Jamaica is about to legalize marijuana, and Ernie Eves, a former Progressive Conservative premier of Ontario, is loudly cheering the move.
That’s because Eves — who led Ontario for a year, from 2002 to 2003, after the departure of Mike Harris — chairs Timeless Herbal Care, a Jamaican medical marijuana company with strong ties to Canada.
Jamaica, long known as a country where the locals like to light one up, “is now uniquely positioned to become the medical marijuana hub for the world,” Eves said in a statement issued by the company.
Marijuana farming has long been a lucrative source of cash for some Jamaican farmers despite its illegal status in the country.
With the government of Prime Minister Portia Simpson set to table marijuana legalization legislation this Friday, that’s about to change. Timeless Herbal CEO Courtney Betty predicts marijuana “will become Jamaica’s most profitable industry.”
Betty also has a Canadian connection: He's a graduate of Toronto’s Osgoode Hall Law School and worked as a prosecutor for the federal Department of Justice.
The Jamaican bill appears to be a full-on decriminalization and legalization: The country is eliminating criminal penalties for possession and setting up a Cannabis Licensing Authority, though unlicensed export of marijuana will continue to be illegal.
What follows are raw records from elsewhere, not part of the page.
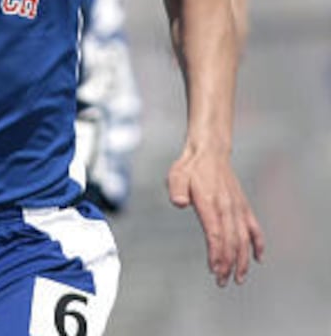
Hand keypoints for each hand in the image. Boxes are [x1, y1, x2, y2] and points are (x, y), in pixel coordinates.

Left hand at [168, 146, 264, 286]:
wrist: (210, 152)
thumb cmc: (190, 166)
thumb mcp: (176, 174)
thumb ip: (176, 189)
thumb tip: (179, 203)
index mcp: (210, 202)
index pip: (215, 233)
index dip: (216, 253)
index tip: (215, 269)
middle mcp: (227, 207)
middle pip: (231, 241)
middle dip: (227, 264)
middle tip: (222, 282)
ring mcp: (237, 207)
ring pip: (244, 238)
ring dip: (242, 260)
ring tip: (238, 278)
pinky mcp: (243, 206)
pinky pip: (254, 227)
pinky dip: (258, 243)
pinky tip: (258, 258)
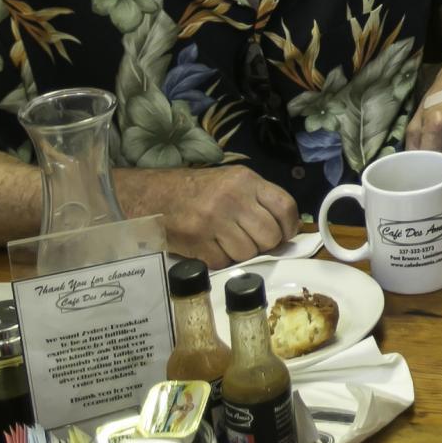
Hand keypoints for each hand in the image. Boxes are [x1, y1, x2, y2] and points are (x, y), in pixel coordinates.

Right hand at [124, 166, 297, 268]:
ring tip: (228, 242)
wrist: (152, 195)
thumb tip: (283, 229)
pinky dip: (220, 260)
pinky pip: (224, 262)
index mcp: (245, 180)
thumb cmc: (196, 190)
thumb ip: (257, 200)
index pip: (284, 206)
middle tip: (252, 241)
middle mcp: (232, 198)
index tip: (284, 235)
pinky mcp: (196, 241)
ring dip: (241, 253)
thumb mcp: (231, 181)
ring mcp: (213, 220)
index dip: (289, 227)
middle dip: (265, 244)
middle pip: (269, 235)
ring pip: (248, 252)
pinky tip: (211, 248)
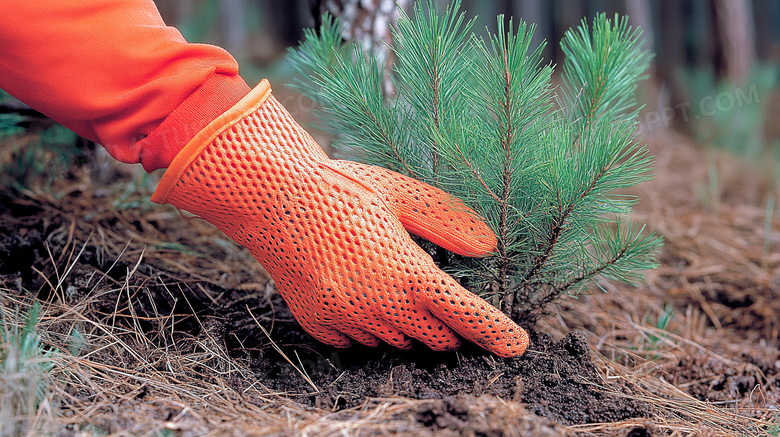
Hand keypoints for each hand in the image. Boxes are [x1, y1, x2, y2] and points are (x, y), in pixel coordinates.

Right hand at [152, 80, 528, 356]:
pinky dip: (368, 324)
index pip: (466, 316)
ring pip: (398, 342)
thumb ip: (446, 222)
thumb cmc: (342, 190)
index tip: (518, 344)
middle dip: (446, 324)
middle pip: (437, 339)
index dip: (497, 333)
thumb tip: (487, 245)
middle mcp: (381, 306)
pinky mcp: (322, 326)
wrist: (273, 199)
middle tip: (432, 289)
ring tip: (384, 279)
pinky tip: (353, 287)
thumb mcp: (400, 193)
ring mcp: (349, 321)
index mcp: (408, 273)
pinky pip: (359, 341)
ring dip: (406, 323)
Part of the hope for companies like Timeless Herbal Care is that they will be able to export Jamaican-produced pot to places that allow medical marijuana, like Canada.
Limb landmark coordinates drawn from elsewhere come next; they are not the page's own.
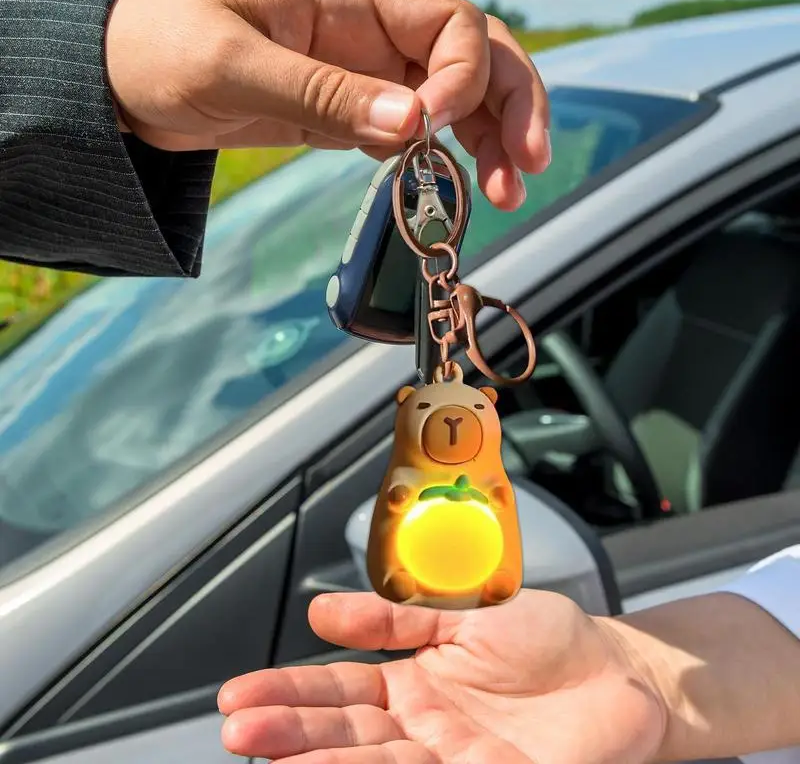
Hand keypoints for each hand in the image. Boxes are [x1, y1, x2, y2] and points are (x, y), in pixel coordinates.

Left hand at [105, 0, 550, 210]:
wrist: (125, 78)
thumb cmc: (161, 46)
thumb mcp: (233, 63)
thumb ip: (322, 91)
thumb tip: (412, 125)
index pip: (448, 25)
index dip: (460, 77)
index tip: (430, 129)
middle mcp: (371, 32)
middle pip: (475, 56)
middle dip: (511, 106)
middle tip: (526, 167)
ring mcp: (365, 75)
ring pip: (456, 98)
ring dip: (491, 139)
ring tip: (505, 191)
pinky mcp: (350, 113)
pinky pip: (417, 131)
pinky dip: (445, 158)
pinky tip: (451, 186)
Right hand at [217, 590, 666, 763]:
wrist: (618, 673)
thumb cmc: (547, 638)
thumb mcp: (462, 610)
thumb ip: (395, 616)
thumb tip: (323, 613)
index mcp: (414, 681)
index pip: (338, 689)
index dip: (289, 693)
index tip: (240, 697)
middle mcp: (424, 729)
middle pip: (345, 733)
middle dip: (289, 732)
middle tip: (239, 733)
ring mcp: (453, 760)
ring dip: (324, 759)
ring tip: (272, 757)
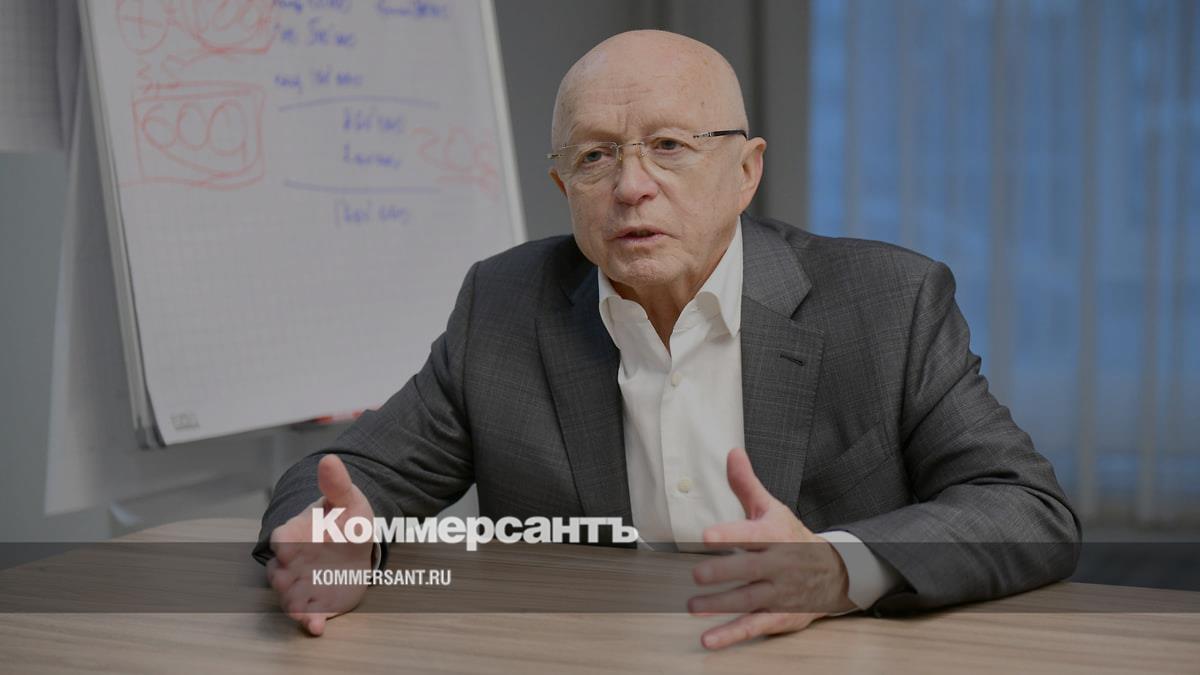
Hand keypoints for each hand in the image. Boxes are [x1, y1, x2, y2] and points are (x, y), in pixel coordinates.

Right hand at [267, 454, 374, 635]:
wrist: (353, 540)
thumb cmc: (343, 516)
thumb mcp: (345, 498)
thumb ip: (336, 483)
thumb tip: (330, 460)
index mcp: (291, 534)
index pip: (280, 541)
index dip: (286, 546)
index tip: (292, 549)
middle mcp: (289, 563)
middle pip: (280, 575)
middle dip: (288, 582)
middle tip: (302, 583)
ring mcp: (299, 585)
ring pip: (290, 597)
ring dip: (297, 605)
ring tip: (308, 613)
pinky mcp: (315, 602)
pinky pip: (307, 614)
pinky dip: (309, 622)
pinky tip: (317, 627)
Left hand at [688, 447, 855, 649]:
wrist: (835, 572)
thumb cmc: (793, 537)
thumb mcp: (772, 508)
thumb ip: (746, 484)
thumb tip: (732, 452)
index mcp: (775, 536)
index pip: (752, 534)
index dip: (731, 535)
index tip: (707, 535)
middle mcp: (778, 566)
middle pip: (749, 569)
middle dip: (723, 572)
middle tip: (697, 573)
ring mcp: (778, 593)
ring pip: (749, 600)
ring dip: (720, 605)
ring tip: (693, 606)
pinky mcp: (778, 616)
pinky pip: (753, 626)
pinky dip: (730, 635)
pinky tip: (708, 639)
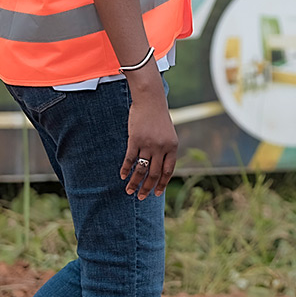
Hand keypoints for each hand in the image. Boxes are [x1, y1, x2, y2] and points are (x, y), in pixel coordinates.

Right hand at [120, 72, 176, 198]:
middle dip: (147, 187)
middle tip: (141, 197)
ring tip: (129, 191)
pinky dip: (126, 169)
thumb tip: (160, 169)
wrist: (150, 100)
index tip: (156, 194)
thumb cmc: (159, 117)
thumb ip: (166, 150)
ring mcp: (148, 143)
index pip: (168, 171)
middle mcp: (161, 147)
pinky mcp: (135, 139)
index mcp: (172, 147)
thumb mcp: (168, 134)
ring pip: (141, 169)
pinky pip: (130, 159)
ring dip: (135, 182)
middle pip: (154, 173)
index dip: (162, 184)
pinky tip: (122, 176)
That’s the case for Guelph, Ont.-based MedCann Access, which, like Timeless Herbal, hopes to bring Jamaican weed to Canada.
"I believe that ganja can play a role in transforming Jamaica's economy," MedCann CEO Michael Blaine Dowdall told QMI Agency last year. He said Jamaica has the opportunity to take advantage of the country’s already built-in reputation as a weed smoker’s paradise.
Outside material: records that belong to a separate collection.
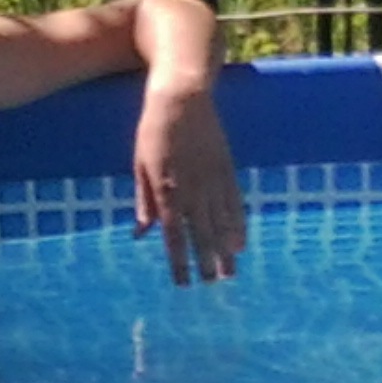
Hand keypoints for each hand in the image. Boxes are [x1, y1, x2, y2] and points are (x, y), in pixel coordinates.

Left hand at [133, 86, 245, 284]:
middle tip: (211, 285)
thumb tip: (141, 233)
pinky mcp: (227, 169)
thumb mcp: (140, 165)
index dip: (178, 261)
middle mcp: (192, 190)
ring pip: (220, 223)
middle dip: (205, 262)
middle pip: (200, 234)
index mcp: (166, 190)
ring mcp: (213, 180)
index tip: (182, 283)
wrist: (182, 98)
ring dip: (224, 251)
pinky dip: (239, 225)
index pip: (173, 235)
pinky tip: (241, 243)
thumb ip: (144, 200)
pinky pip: (235, 203)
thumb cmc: (154, 132)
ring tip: (229, 274)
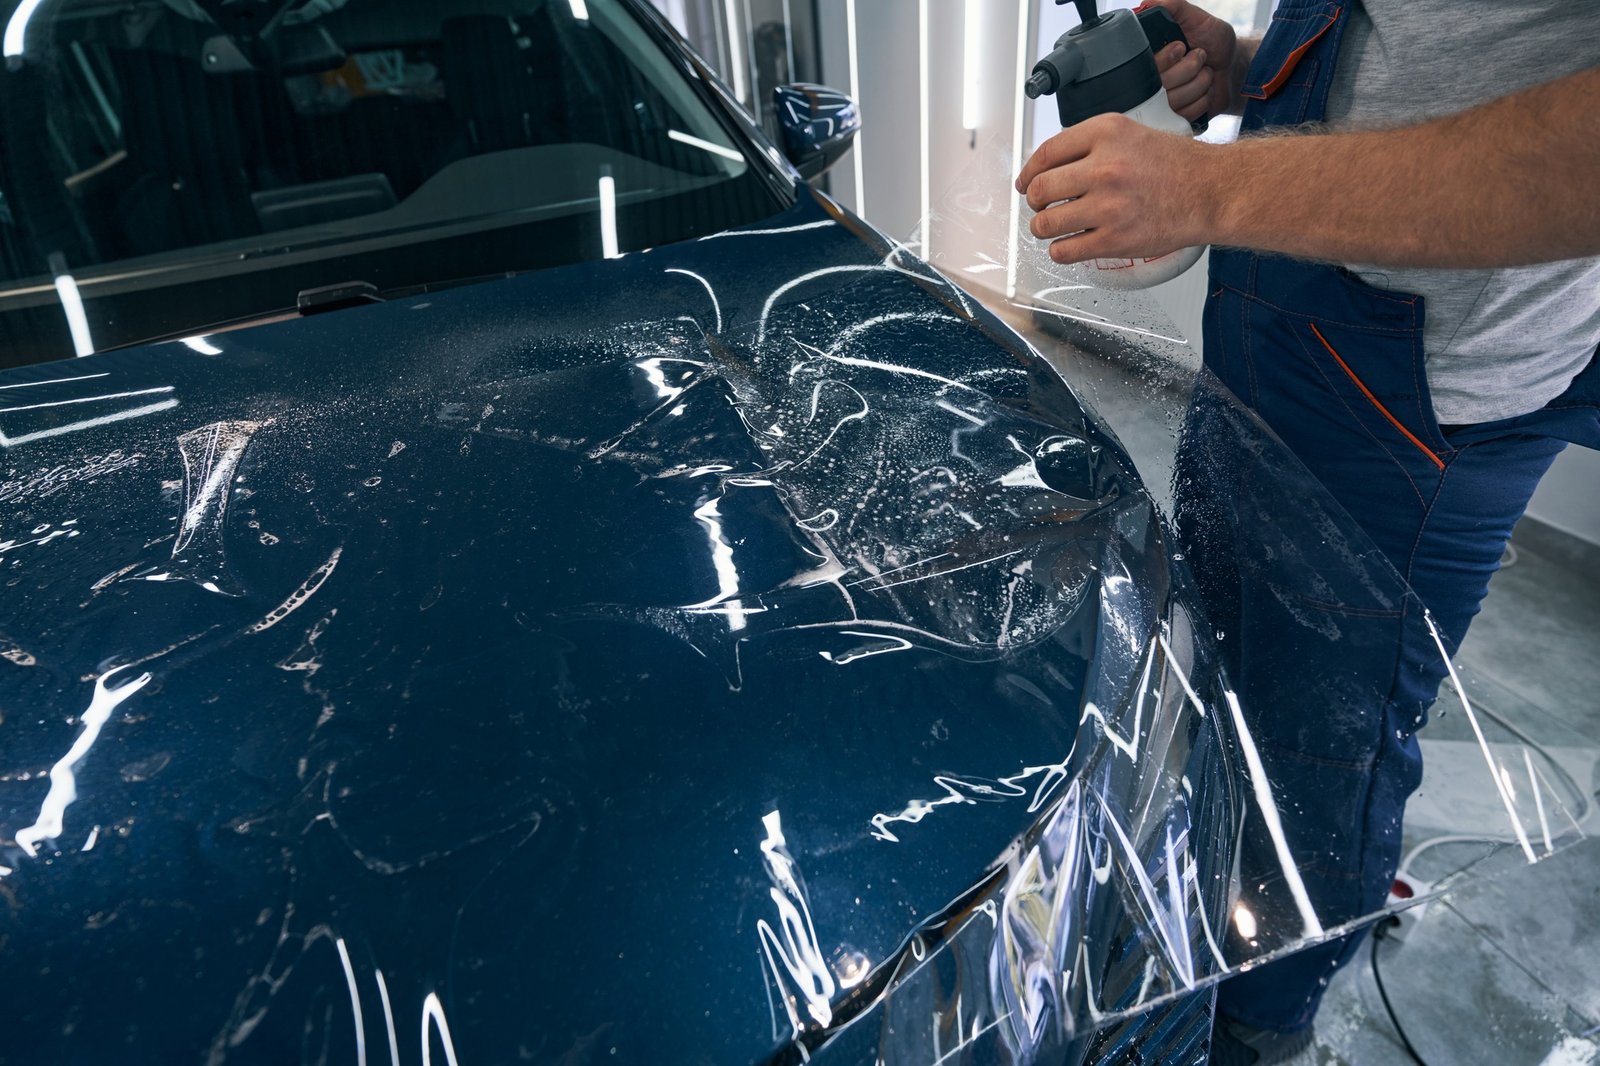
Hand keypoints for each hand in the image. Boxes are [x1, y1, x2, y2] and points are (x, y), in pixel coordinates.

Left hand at [1013, 112, 1211, 264]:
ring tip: (1054, 226)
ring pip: (1046, 223)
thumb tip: (1046, 168)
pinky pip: (1064, 251)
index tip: (1026, 183)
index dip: (1028, 172)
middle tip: (1041, 206)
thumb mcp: (1131, 134)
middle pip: (1040, 189)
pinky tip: (1070, 244)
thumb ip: (1089, 145)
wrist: (1211, 192)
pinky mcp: (1114, 240)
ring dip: (1043, 227)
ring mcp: (1108, 206)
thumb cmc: (1175, 165)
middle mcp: (1104, 167)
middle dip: (1034, 201)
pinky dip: (1060, 250)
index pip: (1046, 153)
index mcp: (1106, 133)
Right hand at [1139, 0, 1239, 120]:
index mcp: (1151, 58)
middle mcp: (1152, 82)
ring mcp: (1163, 104)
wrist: (1233, 68)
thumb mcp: (1197, 18)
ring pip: (1174, 101)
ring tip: (1205, 73)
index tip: (1182, 47)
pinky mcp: (1176, 119)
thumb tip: (1147, 3)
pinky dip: (1202, 100)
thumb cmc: (1215, 43)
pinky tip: (1206, 91)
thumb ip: (1174, 6)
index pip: (1143, 66)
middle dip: (1190, 67)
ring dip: (1199, 83)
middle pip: (1160, 85)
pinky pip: (1184, 115)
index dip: (1166, 58)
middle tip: (1200, 57)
"The Jamaican brand is synonymous with reggae, is synonymous with Bob Marley," he said.
But companies like MedCann and Timeless Herbal may find that bringing Jamaican weed to Canadian medical marijuana users could pose serious obstacles.
Neither company is among the 15 listed by Health Canada as a licensed medical marijuana producer, and prospective weed growers say the licensing process has been a mess. Licensing standards have been unevenly applied, they say, hundreds of companies have been rejected for a licence and very few new ones are being added to the list.